Tess raised an eyebrow at her friend before looking up at the tree. It was still just a skeleton, an outline of a tree. It was too early yet for the first buds of spring, even if the sky had finally cleared out the grey storm clouds. In the topmost branches of the tree were black specks that could be mistaken for buds, but instead were birds. She sighed.

“Nothing but a flock of birds.”

Keysea shook her head. “Not just any birds. Listen.”

The birds’ high, wispy call cut through the noise that flowed out of the town and the faraway sound of a train whistle. It sounded mournful and hopefully all at the same time. It made Tess shiver and Keysea smile.

“Those are harbingers.” Keysea made the sign for luck as they passed under the tree.

“Harbingers of what?”

Keysea shrugged. “Depends on what they see and what you hear in their call.”

Tess shivered again. “What do you hear?”

“The changes of spring.”

Tess didn’t reply as she walked alongside Keysea back to the crossroads where they parted to make the last half-mile journey alone to their families’ respective farms. But Tess thought she heard Keysea whistling as she watched her retreating back and it sounded like a bird’s call from high up in the trees.

 

Saturday Short: The View from the Top of the Hill

photograph of a cemetery on a hill overlooking the ocean

“Why do the dead get a better view that we do?” Hollis asked as we cut through the cemetery on our way home from school.

“Shhhh!” I slapped his arm. “Don’t speak so loud.

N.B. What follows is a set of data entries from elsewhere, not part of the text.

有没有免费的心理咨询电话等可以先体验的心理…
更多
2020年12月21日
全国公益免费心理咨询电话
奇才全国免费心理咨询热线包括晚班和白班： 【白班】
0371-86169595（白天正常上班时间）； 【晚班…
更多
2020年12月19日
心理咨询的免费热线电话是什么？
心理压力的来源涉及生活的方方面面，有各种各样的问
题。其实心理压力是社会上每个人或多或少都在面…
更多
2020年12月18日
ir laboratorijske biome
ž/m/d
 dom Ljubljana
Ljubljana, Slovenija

The dead can hear you.”

He frowned and slapped my arm harder. There would be a mark tomorrow. “The dead don’t hear nothing. They’re dead.” He stopped and stared across the graves, past the church spire, all the way down to the sea. It was a beautiful view, one that couldn’t be bought while alive and not fully appreciated when dead, and the sun made the ocean shine like a cut stone with colors impossible to describe and to believe if you’d never seen them.

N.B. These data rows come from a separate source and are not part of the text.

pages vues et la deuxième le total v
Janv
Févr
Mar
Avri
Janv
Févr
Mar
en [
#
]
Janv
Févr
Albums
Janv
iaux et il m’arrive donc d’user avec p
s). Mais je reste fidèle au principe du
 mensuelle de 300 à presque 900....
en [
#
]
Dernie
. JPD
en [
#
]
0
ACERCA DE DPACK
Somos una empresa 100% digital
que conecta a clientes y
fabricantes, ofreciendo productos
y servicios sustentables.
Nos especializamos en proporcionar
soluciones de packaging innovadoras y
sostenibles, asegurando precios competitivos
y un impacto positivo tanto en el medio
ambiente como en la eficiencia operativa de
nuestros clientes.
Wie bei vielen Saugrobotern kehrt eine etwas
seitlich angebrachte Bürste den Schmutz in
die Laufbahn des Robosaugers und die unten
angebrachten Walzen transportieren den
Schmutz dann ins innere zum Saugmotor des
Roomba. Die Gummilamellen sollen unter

Hollis placed his hand against his brow as if shading his eyes to watch for an approaching ship. “It’s stupid to waste land like this.”

I’d heard his father say that before, when I was over late helping him with his math homework. He was horrible at math. I crossed myself surreptitiously when no one was watching. It was bad luck to speak like that about the dead. Bad luck or stupidity, as my father would say with a shake of his head.

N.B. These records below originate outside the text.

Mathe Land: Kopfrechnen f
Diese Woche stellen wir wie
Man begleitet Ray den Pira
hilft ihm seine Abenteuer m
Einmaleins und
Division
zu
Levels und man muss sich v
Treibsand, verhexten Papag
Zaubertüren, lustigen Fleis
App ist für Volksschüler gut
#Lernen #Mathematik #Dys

Hollis looked back at me to see if I would contradict him and, when I said nothing, he turned and continued down the hill. I followed after he’d gone a few paces, far enough away that I could whisper, “He doesn’t mean it. Enjoy your view.”

That night I crept out of bed once I heard my parents’ snores in the next room and checked every door and window to make sure they were latched. I hadn’t said anything against the dead, but everyone knows sometimes that doesn’t matter. Sometimes nothing does. Still, it was a beautiful view.

Saturday Short: Gate through the Garden at the End of the World

photo from a Japanese garden showing a gate and trees

There is a garden at the end of the world. Don’t ask me how I know there’s a garden at the end of the world. There are some questions that you shouldn’t ask. There are some questions that shouldn’t exist because of the fates of the world, but that is a discussion for another day.

There is a garden at the end of the world. It is quiet, serene, painted in shades of green. Oh, the trees change color, into riotous reds and autumnal oranges, when they feel like it. But mainly the garden exists in shades of green. The better to make us relax and forget that it is the end of the world.

There is a garden at the end of the world. There is also a gate. When you come to the end of the world and find yourself inside the garden, because everyone always does, you will see the gate. It is your choice whether to walk through it or not.

What’s on the other side of the gate? It looks like just more of the garden. But I’ve never seen anyone return. No, I’m not certain what’s on the other side. My path has led me there, yet.